__WORK INSTRUCTION 1__: Quote the post on locking down application trust levels, between "This is a follow" and "of partial trust).", inclusive.
__WORK INSTRUCTION 2__:
Answer these from the post on locking down application trust levels:
(a) At least how many levels higher in the hierarchy must the configuration be locked down?
(b) Which trust level does the sample configuration assign to App1?
(c) What does the allowOverride setting prevent the applications from doing?
__WORK INSTRUCTION 3__: Carry on the post about locking down trust levels for web applications from its last sentence.

__SELECTED TEXT__:
This is a follow up to an earlier post.
I found a much easier way to lock down trust levels for individual applications. Still the scenario is that you have multiple web applications on a server, some should run in partial trust, some should run in full trust (and maybe also different levels of partial trust).
The rule of thumb is, that you have to lock down the configuration at least one level higher in the hierarchy than the application you want to lock down. For our scenario this could be site or machine level config. The following web.config in your site root will do the trick (works for relative paths under the root and vdirs):
<configuration>
<location path=“App1“ allowOverride=“false“>
<system.web>
<trust level=“High“/>
</system.web>
</location>
<location path=“App2“ allowOverride=“false“>
<system.web>
<trust level=“Medium“ />
</system.web>
</location>
</configuration>
This sets the trust level for individual applications and the allowOverride prevents those applications from changing the settings. With the new configuration granularity we have in 2.0 it is even possible to partially lock down settings, e.g. the next sample locks the the trust level but still allows the individual applications to set the originUrl attribute.

__DATA__:
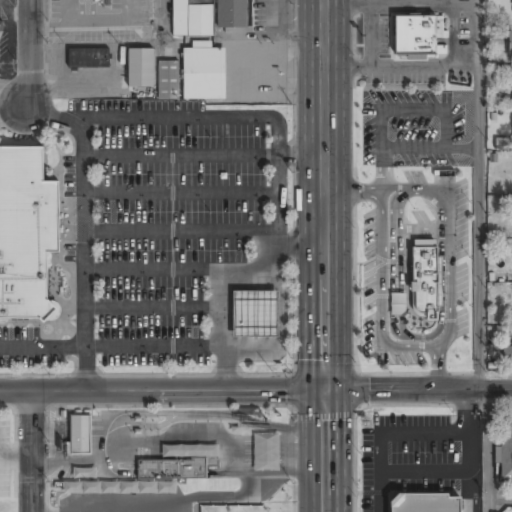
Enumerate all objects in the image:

__EXERCISE ANSWER 1__:
This is a follow up to an earlier post.
I found a much easier way to lock down trust levels for individual applications. Still the scenario is that you have multiple web applications on a server, some should run in partial trust, some should run in full trust (and maybe also different levels of partial trust).

__EXERCISE ANSWER 2__:
(a) At least one level higher than the application being locked down.
(b) High.
(c) It prevents them from changing the settings.

__EXERCISE ANSWER 3__:
<location path=“AppWebService“ allowOverride=“true“>
<system.web>
<trust level=“Medium“ lockAllAttributesExcept=“originUrl“/>
</system.web>
</location>
It is even possible to set this in global web.config by including the site name (don’t know if this is a new feature in 2.0, it was new to me at least). This allows some interesting scenarios…
<location path=“Default Web Site/AppDomainFun“ allowOverride=“false“>
<system.web>
<trust level=“Medium“/>
</system.web>
</location>
This makes it a much smoother story than the single policy file approach I described in my previous entry.